Methodology: The project involved an exploratory data analysis to understand customer demographics, transaction behaviors, and financial habits. This was followed by preprocessing the data, including feature scaling and encoding. Various machine learning models such as random forest, support vector machine (SVM), decision tree, k-nearest neighbor (kNN), and LASSO logistic regression were then trained and evaluated. The model’s performance assessment was conducted by evaluating it against various criteria, including accuracy, precision, recall, and the area under the curve (AUC).

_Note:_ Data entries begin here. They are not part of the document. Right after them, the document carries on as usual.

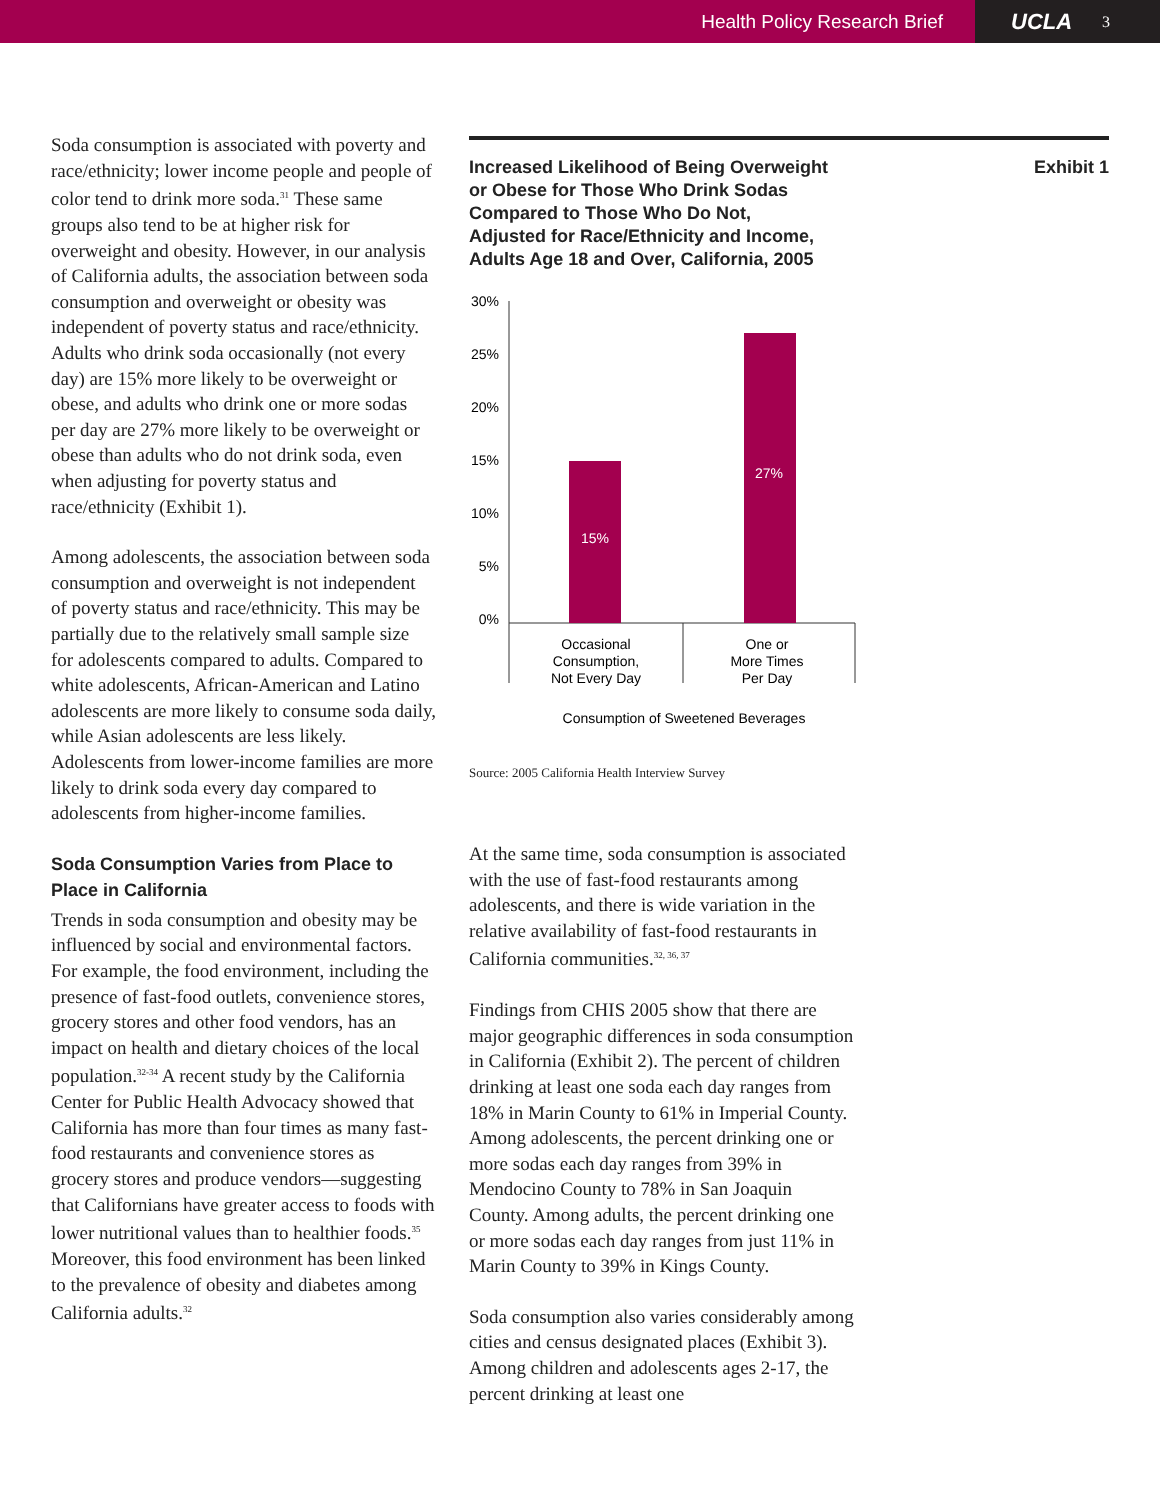Health Policy Research Brief
UCLA 3
Soda consumption is associated with poverty and race/ethnicity; lower income people and people of color tend to drink more soda.<sup>31</sup> These same groups also tend to be at higher risk for overweight and obesity. However, in our analysis of California adults, the association between soda consumption and overweight or obesity was independent of poverty status and race/ethnicity. Adults who drink soda occasionally (not every day) are 15% more likely to be overweight or obese, and adults who drink one or more sodas per day are 27% more likely to be overweight or obese than adults who do not drink soda, even when adjusting for poverty status and race/ethnicity (Exhibit 1).
Among adolescents, the association between soda consumption and overweight is not independent of poverty status and race/ethnicity. This may be partially due to the relatively small sample size for adolescents compared to adults. Compared to white adolescents, African-American and Latino adolescents are more likely to consume soda daily, while Asian adolescents are less likely. Adolescents from lower-income families are more likely to drink soda every day compared to adolescents from higher-income families.
Soda Consumption Varies from Place to Place in California
Trends in soda consumption and obesity may be influenced by social and environmental factors. For example, the food environment, including the presence of fast-food outlets, convenience stores, grocery stores and other food vendors, has an impact on health and dietary choices of the local population.<sup>32-34</sup> A recent study by the California Center for Public Health Advocacy showed that California has more than four times as many fast-food restaurants and convenience stores as grocery stores and produce vendors—suggesting that Californians have greater access to foods with lower nutritional values than to healthier foods.<sup>35</sup> Moreover, this food environment has been linked to the prevalence of obesity and diabetes among California adults.<sup>32</sup>
Increased Likelihood of Being Overweight
or Obese for Those Who Drink Sodas
Compared to Those Who Do Not,
Adjusted for Race/Ethnicity and Income,
Adults Age 18 and Over, California, 2005 Exhibit 1
30%
25%
20%
15%
10%
5%
0%
15%
27%
Occasional
Consumption,
Not Every Day
One or
More Times
Per Day
Consumption of Sweetened Beverages
Source: 2005 California Health Interview Survey
At the same time, soda consumption is associated with the use of fast-food restaurants among adolescents, and there is wide variation in the relative availability of fast-food restaurants in California communities.<sup>32, 36, 37</sup>
Findings from CHIS 2005 show that there are major geographic differences in soda consumption in California (Exhibit 2). The percent of children drinking at least one soda each day ranges from 18% in Marin County to 61% in Imperial County. Among adolescents, the percent drinking one or more sodas each day ranges from 39% in Mendocino County to 78% in San Joaquin County. Among adults, the percent drinking one or more sodas each day ranges from just 11% in Marin County to 39% in Kings County.
Soda consumption also varies considerably among cities and census designated places (Exhibit 3). Among children and adolescents ages 2-17, the percent drinking at least one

Summary: The Random Forest model emerged as the
top performer with an accuracy of 95.39% and an AUC score of 0.98. Key
variables influencing churn, consistent across models, included Total
Transaction Amount (Total_Trans_Amt
), Total Transaction
Count (Total_Trans_Ct
), and others. The analysis provided
valuable insights into factors driving customer churn, highlighting the
potential for targeted retention strategies and data-driven
decision-making in banking services.